Em muitos casos é necessária uma busca ativa dos pacientes, como pontua Marcos Paiva, coordenador da Área Técnica de IST/aids da Secretaria da Saúde de Fortaleza (SMS). “Na maioria das vezes, quando a farmácia pública percebe que a pessoa deixou de pegar medicação duas vezes seguidas, entra em contato com ela para ver o que aconteceu. Para os agentes de saúde da família, por exemplo, isso é mais complicado, porque muitas pessoas não querem ser expostas nos postos de saúde delas, preferem procurar os serviços especializados”, observa.
Ano de pandemia
Serviços especializados como o HSJ, por exemplo, “sofreram” durante a pandemia de Covid-19, diante da necessidade de remanejar profissionais de saúde à linha de frente. “Aconteceu em todos os lugares. As consultas eletivas foram desmarcadas. E era desaconselhado que pessoas soropositivas viessem ao hospital. Mas não deixaram de receber medicação”, pontua Dra. Melissa.
A médica também analisa que é necessário reorganizar a rede de saúde no que tange ao atendimento de pessoas com HIV/aids, porque há uma sobrecarga das instituições. “Infelizmente, temos, sim, carência de atendimento. Muitas vezes os pacientes estão bem, vêm só receber o medicamento. Então precisamos que a atenção básica assuma esses casos e encaminhe ao hospital só os mais graves. O Ceará é o segundo estado com mais demora entre o diagnóstico e o início do tratamento, porque as pessoas não conseguem consulta. Só perdemos pro Amazonas”, lamenta.
É nos postos de saúde onde as mulheres grávidas, por exemplo, podem ser diagnosticadas com HIV, já que é lá onde são solicitados todos os exames de rotina para início do pré-natal. Nos últimos três anos, em Fortaleza, houve redução dos diagnósticos, mas, ainda assim, 369 gestantes acompanhadas testaram positivo: em 2017, foram 130; em 2018, 126; e em 2019, 113, segundo contabiliza Marcos Paiva.
O coordenador reforça ainda que prevenir a infecção vai além do uso de preservativos. “Temos trabalhamos na prevenção combinada, com testagens periódicas para a população, serviço que está disponível nos 116 postos de saúde.
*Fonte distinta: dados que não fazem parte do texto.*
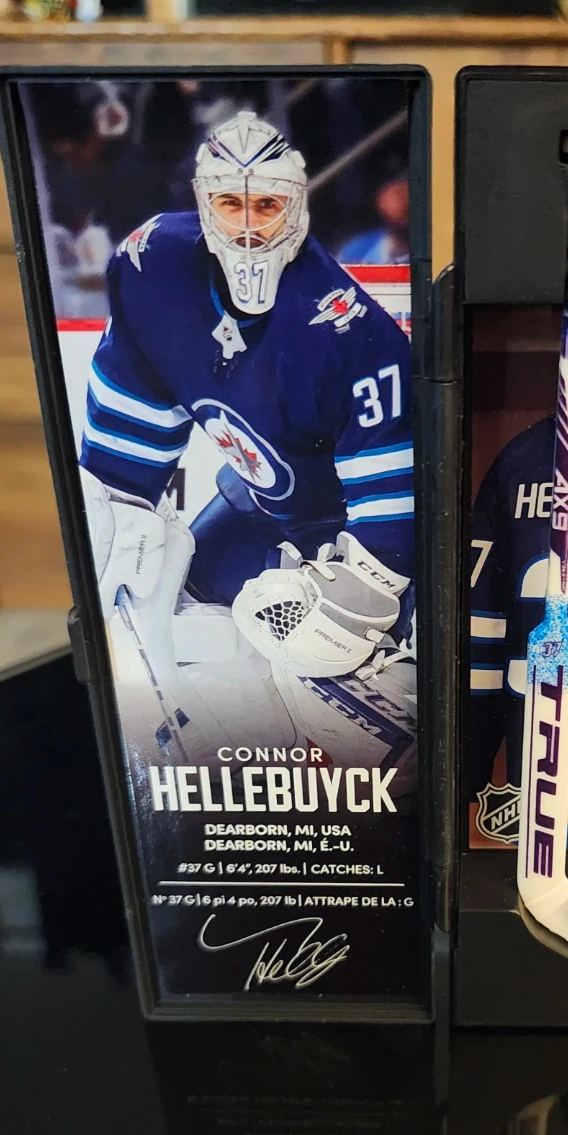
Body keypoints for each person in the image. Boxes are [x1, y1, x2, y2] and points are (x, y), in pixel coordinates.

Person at [80, 110, 416, 771]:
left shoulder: (348, 330)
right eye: (230, 204)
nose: (247, 227)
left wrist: (363, 596)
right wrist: (116, 510)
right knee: (164, 617)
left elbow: (396, 506)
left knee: (369, 728)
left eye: (266, 205)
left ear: (296, 205)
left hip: (339, 532)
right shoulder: (153, 264)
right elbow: (124, 443)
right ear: (203, 202)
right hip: (255, 500)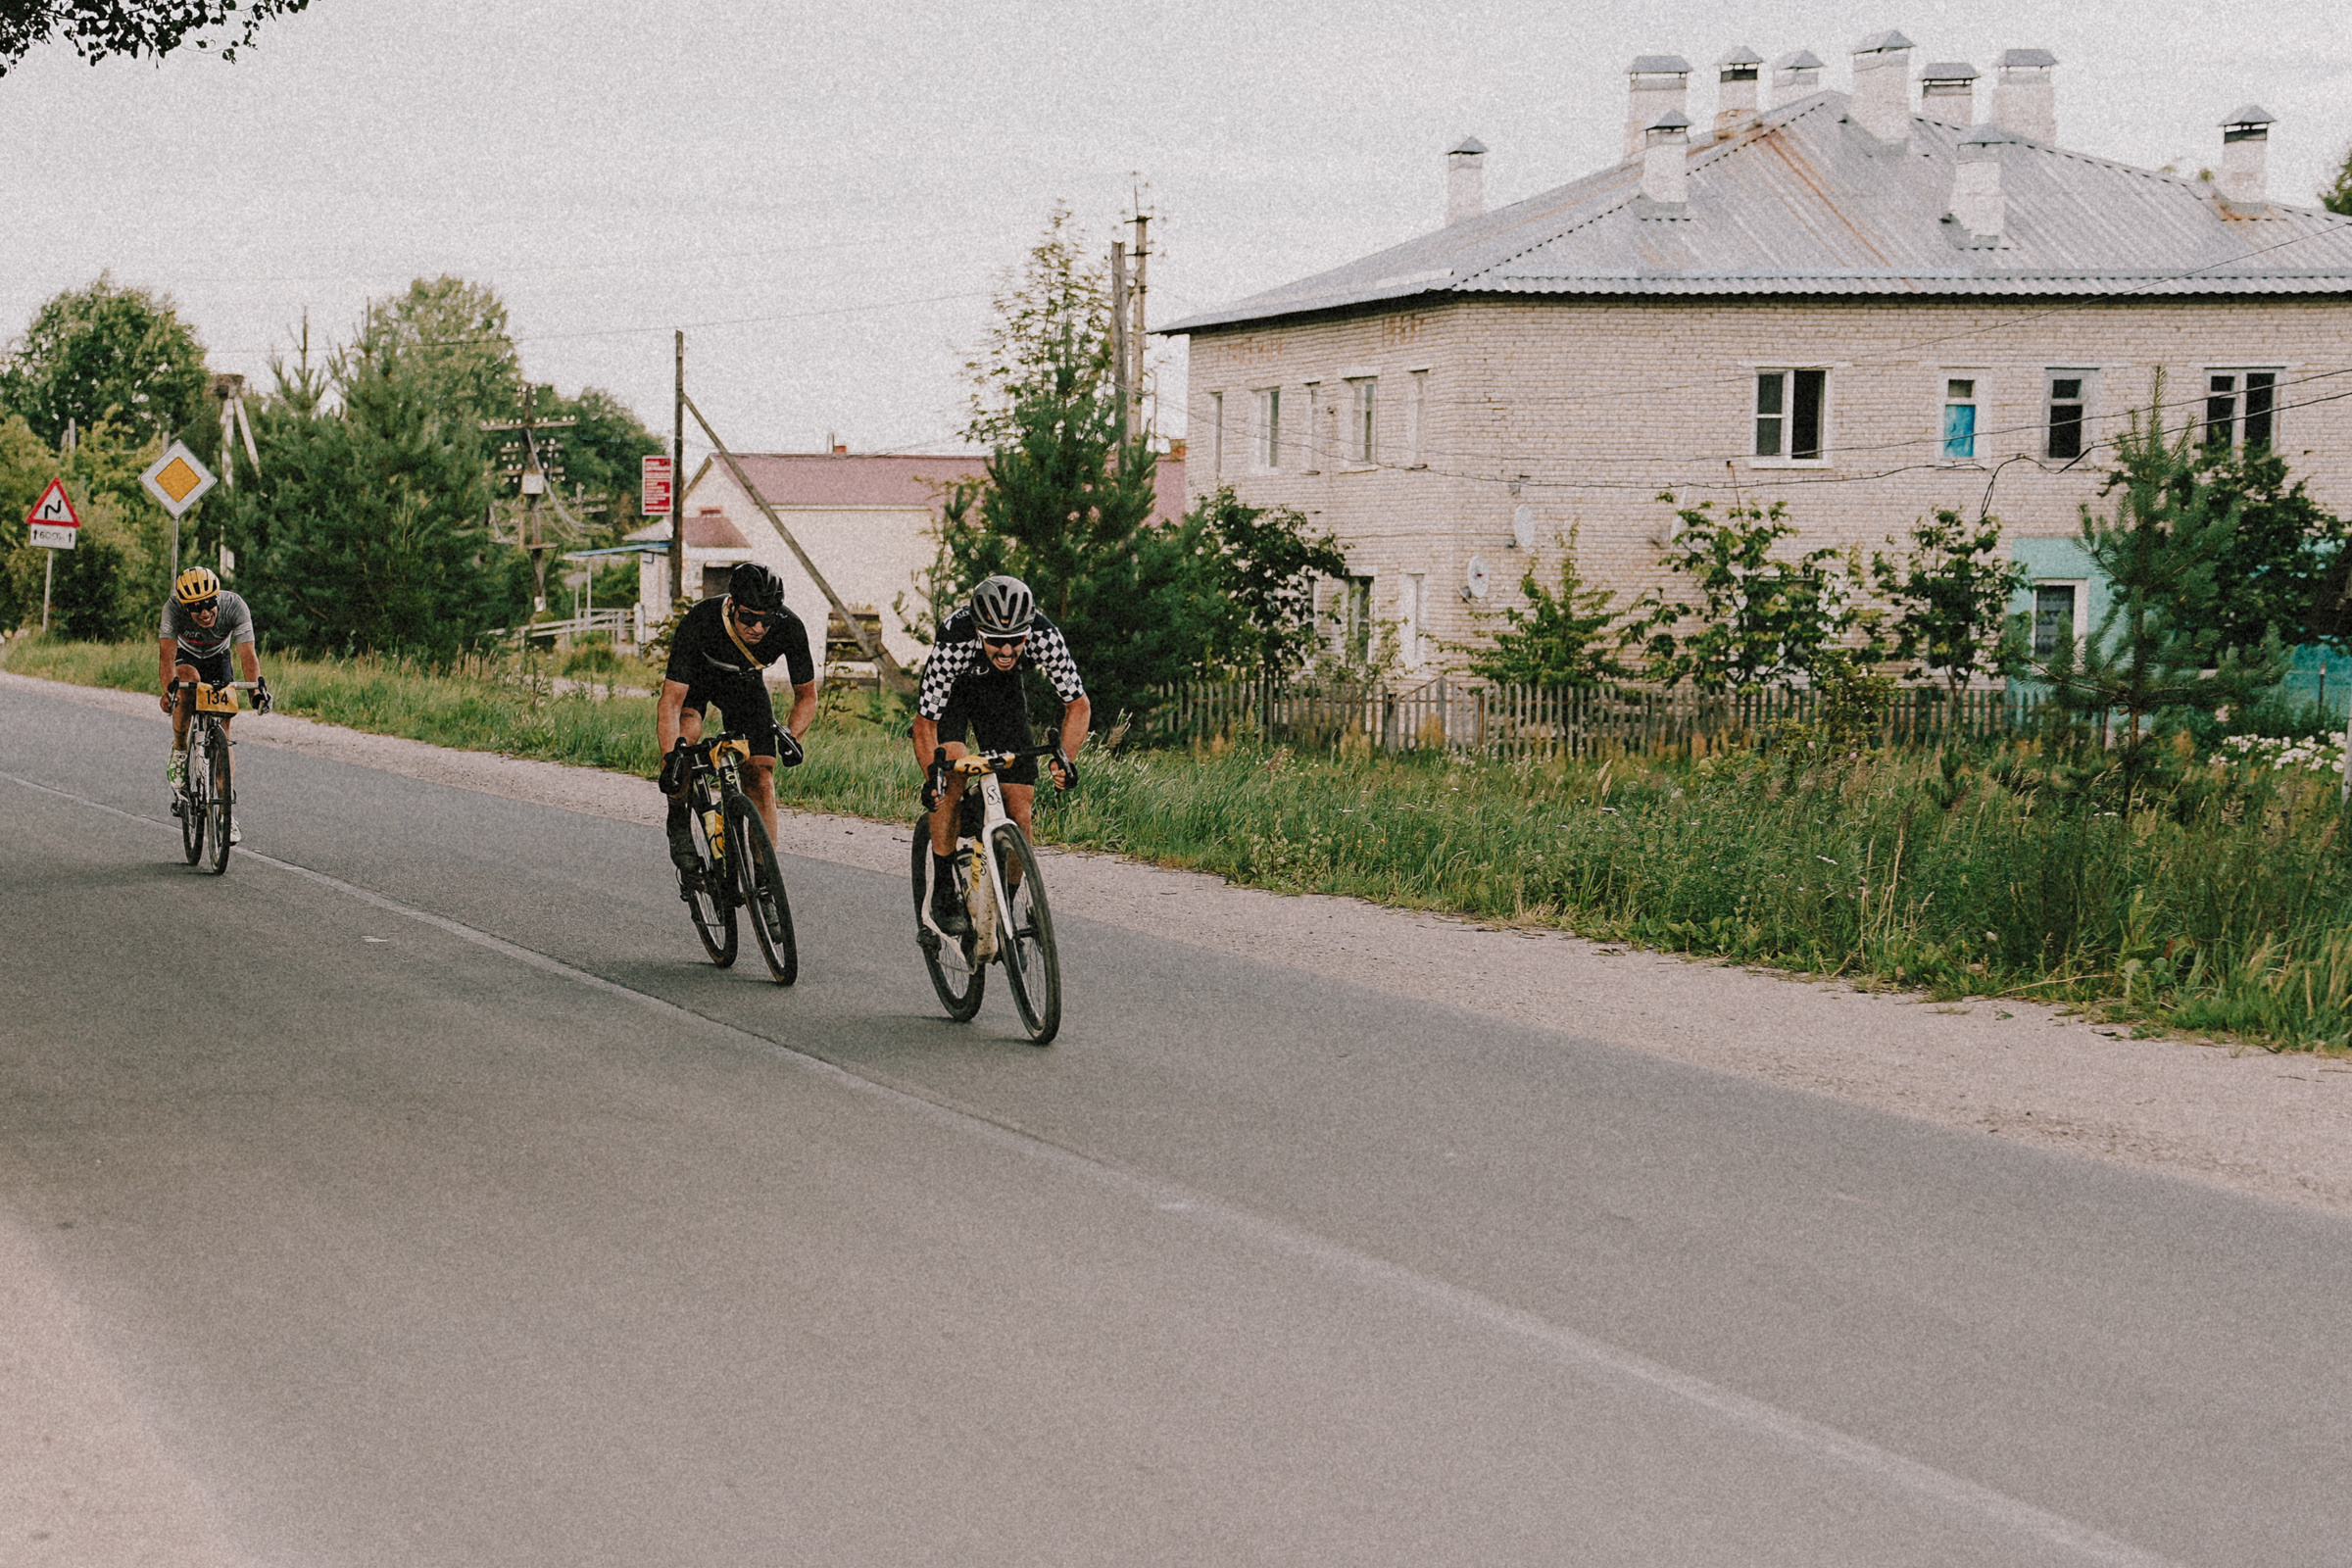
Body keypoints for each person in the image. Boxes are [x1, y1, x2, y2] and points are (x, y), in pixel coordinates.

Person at [910, 573, 1090, 937]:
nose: (1007, 651)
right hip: (954, 697)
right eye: (995, 641)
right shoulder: (954, 641)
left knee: (1020, 811)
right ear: (979, 631)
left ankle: (1004, 914)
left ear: (1028, 630)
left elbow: (1079, 706)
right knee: (953, 768)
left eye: (1015, 641)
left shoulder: (1044, 635)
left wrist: (1064, 760)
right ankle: (944, 887)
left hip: (1002, 696)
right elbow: (926, 724)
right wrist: (935, 777)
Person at [655, 562, 818, 887]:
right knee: (688, 732)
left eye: (766, 620)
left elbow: (807, 696)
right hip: (697, 683)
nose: (758, 628)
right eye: (748, 618)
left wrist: (792, 736)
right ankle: (678, 817)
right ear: (731, 606)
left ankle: (764, 878)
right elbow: (671, 702)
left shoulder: (790, 627)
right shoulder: (700, 620)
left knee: (761, 778)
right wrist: (671, 760)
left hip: (743, 688)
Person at [158, 566, 270, 841]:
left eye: (209, 603)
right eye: (196, 608)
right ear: (186, 607)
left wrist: (255, 693)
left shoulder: (235, 606)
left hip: (219, 660)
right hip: (187, 657)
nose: (205, 612)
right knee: (189, 683)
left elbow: (247, 654)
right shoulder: (172, 609)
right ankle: (180, 750)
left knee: (225, 728)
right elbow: (166, 658)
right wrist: (169, 692)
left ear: (217, 598)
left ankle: (225, 814)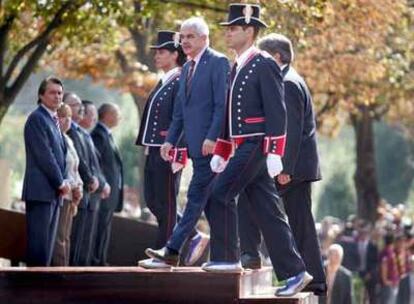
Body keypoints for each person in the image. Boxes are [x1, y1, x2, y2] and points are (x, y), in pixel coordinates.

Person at [203, 3, 311, 296]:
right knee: (269, 213)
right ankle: (295, 272)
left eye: (234, 28)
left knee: (219, 194)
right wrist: (223, 150)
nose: (227, 33)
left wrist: (275, 150)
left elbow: (277, 111)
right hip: (243, 145)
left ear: (249, 31)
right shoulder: (237, 64)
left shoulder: (264, 63)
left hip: (257, 144)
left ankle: (225, 258)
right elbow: (230, 112)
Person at [237, 32, 326, 295]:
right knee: (301, 223)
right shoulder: (291, 79)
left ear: (277, 57)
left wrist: (284, 168)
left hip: (290, 169)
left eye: (263, 57)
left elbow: (290, 129)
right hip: (299, 167)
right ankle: (316, 278)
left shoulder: (286, 83)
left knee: (251, 199)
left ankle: (250, 255)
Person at [142, 17, 229, 268]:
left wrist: (212, 137)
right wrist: (170, 141)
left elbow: (220, 104)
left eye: (191, 36)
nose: (185, 41)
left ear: (205, 38)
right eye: (183, 36)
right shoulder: (188, 68)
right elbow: (180, 112)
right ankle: (224, 256)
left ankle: (171, 251)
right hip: (192, 146)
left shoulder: (218, 62)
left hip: (210, 147)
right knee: (210, 202)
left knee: (195, 198)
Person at [136, 30, 209, 268]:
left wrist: (180, 149)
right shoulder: (165, 79)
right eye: (156, 51)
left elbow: (186, 117)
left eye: (163, 51)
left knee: (166, 204)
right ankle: (191, 235)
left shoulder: (181, 78)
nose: (157, 55)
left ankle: (165, 255)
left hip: (168, 151)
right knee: (153, 201)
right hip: (154, 149)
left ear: (175, 54)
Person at [22, 76, 70, 266]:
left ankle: (42, 291)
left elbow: (61, 156)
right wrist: (60, 182)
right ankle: (32, 292)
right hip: (40, 192)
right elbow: (45, 155)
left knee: (48, 249)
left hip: (53, 193)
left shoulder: (53, 120)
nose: (57, 96)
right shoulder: (37, 119)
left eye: (60, 93)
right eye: (52, 92)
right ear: (41, 95)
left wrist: (63, 182)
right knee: (39, 248)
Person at [63, 92, 99, 266]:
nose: (81, 108)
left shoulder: (82, 133)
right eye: (76, 104)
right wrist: (89, 178)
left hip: (85, 191)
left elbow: (90, 162)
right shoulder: (68, 130)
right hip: (74, 190)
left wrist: (95, 179)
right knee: (70, 237)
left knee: (79, 241)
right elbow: (80, 161)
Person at [78, 100, 110, 265]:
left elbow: (97, 166)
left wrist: (103, 183)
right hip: (85, 191)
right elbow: (85, 164)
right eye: (91, 114)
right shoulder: (85, 135)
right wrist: (94, 180)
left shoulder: (86, 136)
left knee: (86, 239)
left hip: (94, 192)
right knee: (78, 239)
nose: (93, 119)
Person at [91, 103, 124, 266]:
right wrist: (103, 184)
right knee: (99, 227)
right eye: (116, 113)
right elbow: (97, 164)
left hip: (111, 193)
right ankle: (96, 260)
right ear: (107, 115)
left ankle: (101, 260)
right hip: (103, 191)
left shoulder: (108, 135)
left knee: (105, 228)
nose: (119, 117)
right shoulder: (98, 135)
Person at [52, 103, 83, 266]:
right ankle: (59, 271)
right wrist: (73, 185)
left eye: (69, 117)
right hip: (64, 193)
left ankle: (66, 269)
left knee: (66, 236)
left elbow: (75, 167)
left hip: (73, 195)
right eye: (63, 116)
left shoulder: (69, 139)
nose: (67, 120)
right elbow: (61, 167)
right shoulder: (56, 138)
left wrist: (79, 186)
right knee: (59, 237)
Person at [379, 234, 400, 304]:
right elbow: (383, 266)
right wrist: (385, 280)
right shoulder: (386, 252)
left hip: (393, 283)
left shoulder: (391, 251)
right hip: (388, 285)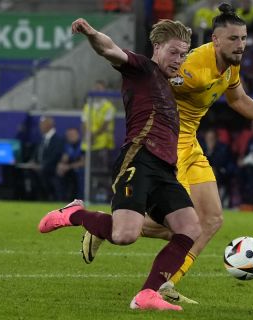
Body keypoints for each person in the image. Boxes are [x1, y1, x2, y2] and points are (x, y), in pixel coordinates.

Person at [81, 2, 253, 304]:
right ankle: (107, 225)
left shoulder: (231, 64)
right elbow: (155, 79)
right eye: (234, 39)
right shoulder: (192, 68)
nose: (241, 45)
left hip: (190, 143)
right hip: (167, 144)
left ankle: (167, 283)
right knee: (179, 224)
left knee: (212, 220)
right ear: (215, 39)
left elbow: (238, 98)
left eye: (244, 38)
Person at [38, 18, 201, 311]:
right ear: (158, 47)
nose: (179, 59)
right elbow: (110, 49)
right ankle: (74, 214)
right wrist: (91, 34)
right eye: (174, 52)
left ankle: (147, 295)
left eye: (184, 54)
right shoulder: (141, 68)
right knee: (125, 235)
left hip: (165, 169)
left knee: (190, 228)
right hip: (138, 159)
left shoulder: (166, 81)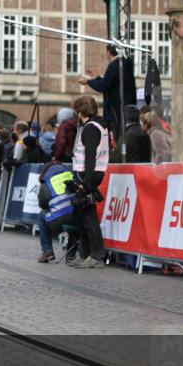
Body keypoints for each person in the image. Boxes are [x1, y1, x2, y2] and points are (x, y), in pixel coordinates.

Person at [70, 95, 109, 269]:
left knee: (88, 217)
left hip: (87, 175)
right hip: (90, 174)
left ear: (80, 111)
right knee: (82, 216)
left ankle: (96, 255)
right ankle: (85, 253)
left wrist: (86, 182)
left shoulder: (90, 128)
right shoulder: (97, 125)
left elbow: (90, 158)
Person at [78, 44, 136, 140]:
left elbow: (104, 86)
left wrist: (88, 82)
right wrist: (97, 78)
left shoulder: (114, 65)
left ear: (109, 52)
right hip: (124, 109)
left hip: (115, 113)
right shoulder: (125, 65)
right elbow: (111, 84)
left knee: (115, 140)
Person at [36, 160, 79, 264]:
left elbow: (42, 204)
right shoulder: (70, 175)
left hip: (57, 222)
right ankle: (70, 256)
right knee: (72, 217)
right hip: (76, 220)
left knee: (42, 215)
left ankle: (47, 251)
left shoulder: (46, 181)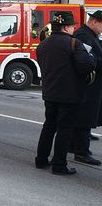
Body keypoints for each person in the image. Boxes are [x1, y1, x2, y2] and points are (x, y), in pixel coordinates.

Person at [35, 12, 95, 175]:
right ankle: (59, 164)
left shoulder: (42, 45)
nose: (73, 28)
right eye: (72, 26)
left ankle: (41, 159)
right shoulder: (74, 43)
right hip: (69, 94)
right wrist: (91, 59)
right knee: (64, 129)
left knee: (49, 126)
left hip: (50, 92)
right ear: (66, 27)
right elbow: (85, 66)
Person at [70, 10, 102, 165]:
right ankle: (82, 152)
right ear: (94, 21)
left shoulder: (90, 35)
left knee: (86, 116)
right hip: (88, 84)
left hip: (90, 84)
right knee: (85, 117)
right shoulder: (84, 35)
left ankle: (74, 145)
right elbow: (88, 60)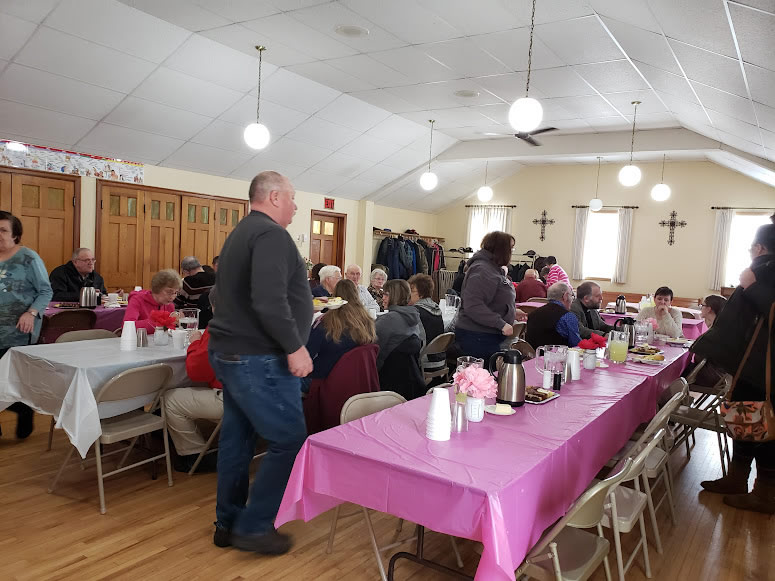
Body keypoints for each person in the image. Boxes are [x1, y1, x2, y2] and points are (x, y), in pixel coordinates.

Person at [207, 171, 312, 554]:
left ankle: (228, 522)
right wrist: (294, 346)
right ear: (273, 197)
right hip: (257, 357)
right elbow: (269, 300)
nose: (296, 206)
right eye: (293, 197)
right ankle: (253, 526)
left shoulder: (241, 233)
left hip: (233, 352)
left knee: (237, 439)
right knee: (288, 438)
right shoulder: (270, 235)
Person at [699, 224, 774, 514]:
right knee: (746, 423)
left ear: (758, 248)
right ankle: (736, 479)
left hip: (766, 369)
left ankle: (765, 494)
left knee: (766, 429)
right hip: (753, 364)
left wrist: (752, 286)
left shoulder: (763, 274)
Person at [0, 211, 53, 439]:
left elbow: (45, 290)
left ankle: (23, 408)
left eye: (3, 230)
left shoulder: (28, 258)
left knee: (8, 380)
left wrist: (31, 313)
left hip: (18, 331)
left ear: (15, 235)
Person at [164, 288, 221, 473]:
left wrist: (197, 342)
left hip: (237, 401)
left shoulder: (221, 328)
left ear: (213, 307)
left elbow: (197, 372)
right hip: (270, 397)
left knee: (170, 398)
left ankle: (194, 454)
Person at [455, 231, 521, 361]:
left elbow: (493, 298)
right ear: (501, 249)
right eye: (510, 248)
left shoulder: (492, 268)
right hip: (477, 336)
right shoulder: (483, 269)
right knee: (482, 378)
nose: (512, 252)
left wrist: (510, 310)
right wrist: (500, 323)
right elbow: (473, 305)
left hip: (485, 335)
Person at [305, 279, 376, 387]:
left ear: (334, 295)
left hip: (323, 379)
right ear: (356, 294)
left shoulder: (326, 323)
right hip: (354, 380)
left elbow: (307, 354)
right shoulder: (367, 321)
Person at [375, 279, 425, 370]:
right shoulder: (414, 316)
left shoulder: (388, 320)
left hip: (386, 374)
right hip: (408, 374)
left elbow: (373, 349)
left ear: (395, 296)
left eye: (386, 294)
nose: (383, 298)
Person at [408, 273, 445, 376]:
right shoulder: (437, 309)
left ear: (421, 294)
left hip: (425, 364)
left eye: (412, 291)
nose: (409, 294)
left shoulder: (416, 312)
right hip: (441, 360)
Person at [525, 282, 581, 349]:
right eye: (572, 296)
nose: (572, 300)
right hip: (558, 357)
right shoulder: (567, 316)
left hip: (534, 356)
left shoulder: (533, 314)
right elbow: (576, 344)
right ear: (565, 296)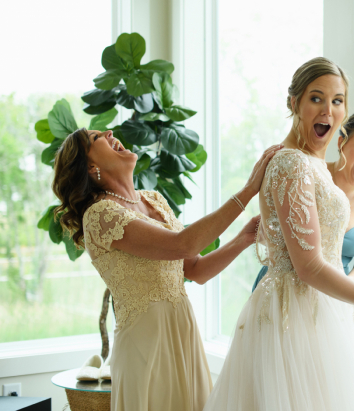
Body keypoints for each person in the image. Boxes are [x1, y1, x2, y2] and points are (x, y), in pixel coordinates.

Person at [204, 57, 354, 411]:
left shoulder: (314, 165)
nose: (328, 109)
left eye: (337, 100)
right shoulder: (291, 163)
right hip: (292, 313)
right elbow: (308, 267)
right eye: (316, 98)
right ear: (295, 103)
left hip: (320, 311)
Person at [51, 128, 281, 411]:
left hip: (183, 335)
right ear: (90, 167)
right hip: (145, 347)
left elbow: (195, 269)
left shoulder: (154, 200)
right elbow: (183, 244)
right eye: (97, 137)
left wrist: (244, 238)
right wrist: (247, 192)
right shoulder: (101, 215)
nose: (110, 131)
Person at [251, 110, 354, 290]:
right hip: (287, 289)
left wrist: (342, 287)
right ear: (341, 143)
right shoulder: (310, 175)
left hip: (337, 296)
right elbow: (270, 232)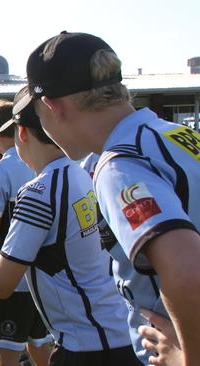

Ofertamos também a PrEP, Profilaxia Pré-Exposição, em que a pessoa que tenha relação sexual com alguém que vive com HIV pode utilizar a medicação para minimizar os riscos de contrair. O importante é buscar teste e tratamento”, finaliza.
A PrEP, aliás, é um recurso que torna possível que mulheres soronegativas com parceiros soropositivos possam engravidar deles sem risco de infectar a si nem ao futuro bebê, como destaca Melissa Medeiros.